Amyl and The Sniffers – ‘Amyl and The Sniffers’ review

The Melbourne gang make "pub punk" destined for the biggest of stages. With the producer of Arctic Monkeys' 'AM' behind them, this is snotty punk at its peak

Move fast, be bold and trust your instincts – if there was a mission statement for Amyl and The Sniffers’ bruising and brilliant debut album, we suspect it’d be along those lines. Or, more likely, they’d tell you to piss off and not overthink things – it’s just a bit fun.

That’s been their operating speed for the last two years, since their debut EP ‘Giddy Up’ was released on Bandcamp in 2016. Recorded in the band’s house in Melbourne within 12 hours, and clocking in at just over five minutes, it’s a breathtaking listen to down your drink to, grab your mates and barge your way down the front. ‘Big Attraction’ was like that, too, although it was expanded in terms of running time (12 minutes, this time) and songwriting craft. ‘Balaclava Lover Boogie’ and the doomy ‘70s Street Munchies’ are proof of that snotty spirit at its peak.

READ MORE: The Big Read – Amyl and The Sniffers: “It’s rough, raw and anything can happen”

If ain’t broke, don’t fix it, we suppose. But there are slight deviations to the method behind this slab of madness.
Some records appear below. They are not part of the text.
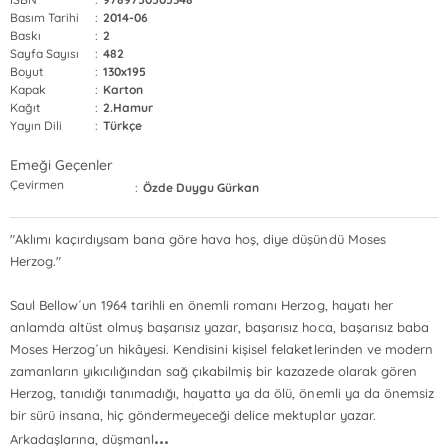
Basım Tarihi
:
2014-06
Baskı
:
2
Sayfa Sayısı
:
482
Boyut
:
130x195
Kapak
:
Karton
Kağıt
:
2.Hamur
Yayın Dili
:
Türkçe
Emeği Geçenler
Çevirmen
:
Özde Duygu Gürkan
"Aklımı kaçırdıysam bana göre hava hoş, diye düşündü Moses
Herzog."
Saul Bellow´un 1964 tarihli en önemli romanı Herzog, hayatı her
anlamda altüst olmuş başarısız yazar, başarısız hoca, başarısız baba
Moses Herzog´un hikâyesi. Kendisini kişisel felaketlerinden ve modern
zamanların yıkıcılığından sağ çıkabilmiş bir kazazede olarak gören
Herzog, tanıdığı tanımadığı, hayatta ya da ölü, önemli ya da önemsiz
bir sürü insana, hiç göndermeyeceği delice mektuplar yazar.
...
Arkadaşlarına, düşmanl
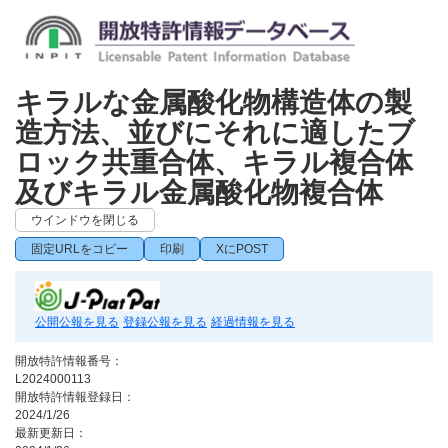
キラルな金属酸化物構造体の製
造方法、並びにそれに適したブ
ロック共重合体、キラル複合体
及びキラル金属酸化物複合体
ウインドウを閉じる
固定URLをコピー
印刷
XにPOST
公開公報を見る
登録公報を見る
経過情報を見る
開放特許情報番号：
L2024000113
開放特許情報登録日：
2024/1/26
最新更新日：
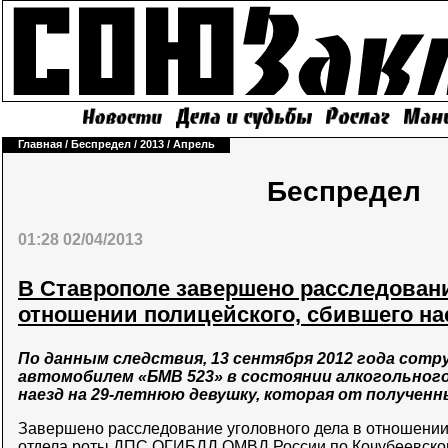
Главная
/
Беспредел
/
2013
/
Апрель
Беспредел
01:28 02/04/2013
В Ставрополе завершено расследовани
отношении полицейского, сбившего на
По данным следствия, 13 сентября 2012 года сотр
автомобилем «БМВ 523» в состоянии алкогольного
наезд на 29-летнюю девушку, которая от получен
Завершено расследование уголовного дела в отношении
отдела роты ДПС ОГИБДД ОМВД России по Кочубеевско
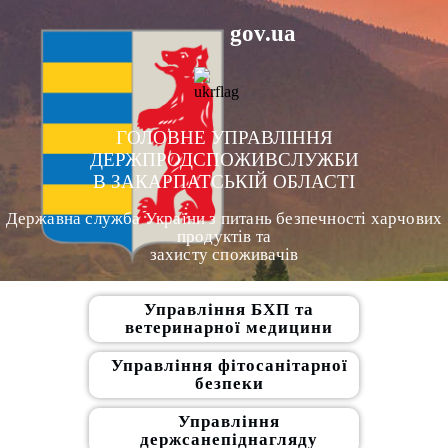
gov.ua
ГОЛОВНЕ УПРАВЛІННЯ
ДЕРЖПРОДСПОЖИВСЛУЖБИ
В ЗАКАРПАТСЬКІЙ ОБЛАСТІ
Державна служба України з питань безпечності харчових
продуктів та
захисту споживачів
Управління БХП та
ветеринарної медицини
Управління фітосанітарної
безпеки
Управління
держсанепіднагляду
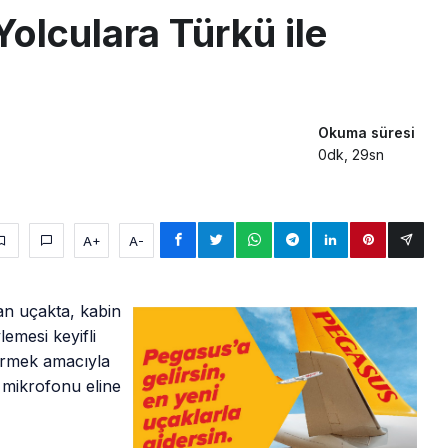
olculara Türkü ile
Okuma süresi
0dk, 29sn
A+
A-
an uçakta, kabin
emesi keyifli
tirmek amacıyla
 mikrofonu eline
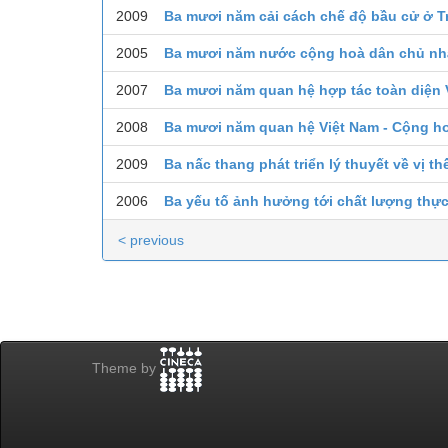
2009
Ba mươi năm cải cách chế độ bầu cử ở 
2005
Ba mươi năm nước cộng hoà dân chủ nh
2007
Ba mươi năm quan hệ hợp tác toàn diện V
2008
Ba mươi năm quan hệ Việt Nam - Cộng h
2009
Ba nấc thang phát triển lý thuyết về vị th
2006
Ba yếu tố ảnh hưởng tới chất lượng thự
< previous
Theme by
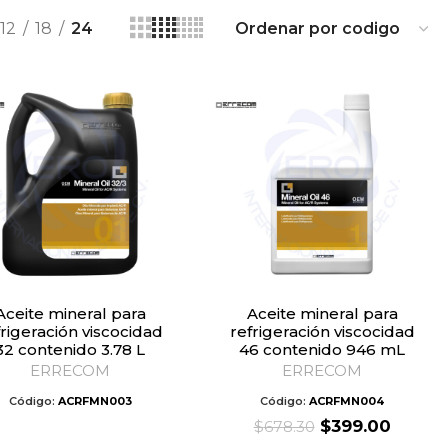
12
18
24
neral para
Aceite mineral para
frigeración viscocidad
refrigeración viscocidad
32 contenido 3.78 L
46 contenido 946 mL
ERRECOM
ERRECOM
Código:
ACRFMN003
Código:
ACRFMN004
Original
Curre
$
399.00
$
678.30
price
price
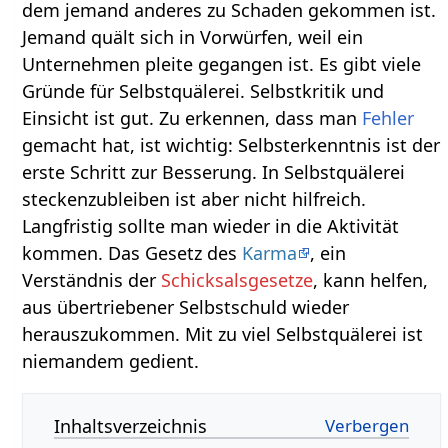
dem jemand anderes zu Schaden gekommen ist.
Jemand quält sich in Vorwürfen, weil ein
Unternehmen pleite gegangen ist. Es gibt viele
Gründe für Selbstquälerei. Selbstkritik und
Einsicht ist gut. Zu erkennen, dass man
Fehler
gemacht hat, ist wichtig: Selbsterkenntnis ist der
erste Schritt zur Besserung. In Selbstquälerei
steckenzubleiben ist aber nicht hilfreich.
Langfristig sollte man wieder in die Aktivität
kommen. Das Gesetz des
Karma
, ein
Verständnis der
Schicksalsgesetze
, kann helfen,
aus übertriebener Selbstschuld wieder
herauszukommen. Mit zu viel Selbstquälerei ist
niemandem gedient.
Inhaltsverzeichnis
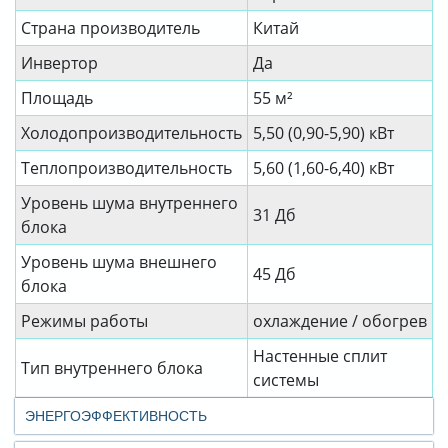
Страна производитель
Китай
Инвертор
Да
Площадь
55 м²
Холодопроизводительность
5,50 (0,90-5,90) кВт
Теплопроизводительность
5,60 (1,60-6,40) кВт
Уровень шума внутреннего
31 Дб
блока
Уровень шума внешнего
45 Дб
блока
Режимы работы
охлаждение / обогрев
Настенные сплит
Тип внутреннего блока
системы
ЭНЕРГОЭФФЕКТИВНОСТЬ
This time, they decamped to Sheffield to work with Ross Orton, whose credits include MIA’s 2005 debut ‘Arular’ and Arctic Monkeys’ international hit ‘AM’. They worked at a similar pace, but with the luxury of a deft hand and a proper studio behind them, these songs are obnoxiously loud. ‘Punisha’ might as well include field recordings from the centre of the pit and ‘GFY’ is a modern punk rock anthem.

TLoud and aggressive, for sure, but it’s singer Amy Taylor’s insightful yet chant-worthy lyrics that make this more than just a ear-bleeding exercising. ‘Angel’ is a sweet love song caught up in a whirlwind of sound (“I’m shaking, I can’t take it, bent over back all day waiting for you”), while ‘Some Mutts (Can’t Be Muzzled)’ is defiant and empowering, while retaining the stickiness of the rough carpets of the pubs they frequent.

It’s “pub-punk” for now, but there’s a good chance it’ll take them to much bigger stages sooner rather than later. It’s not big, it’s not clever, but it’s a bloody hoot.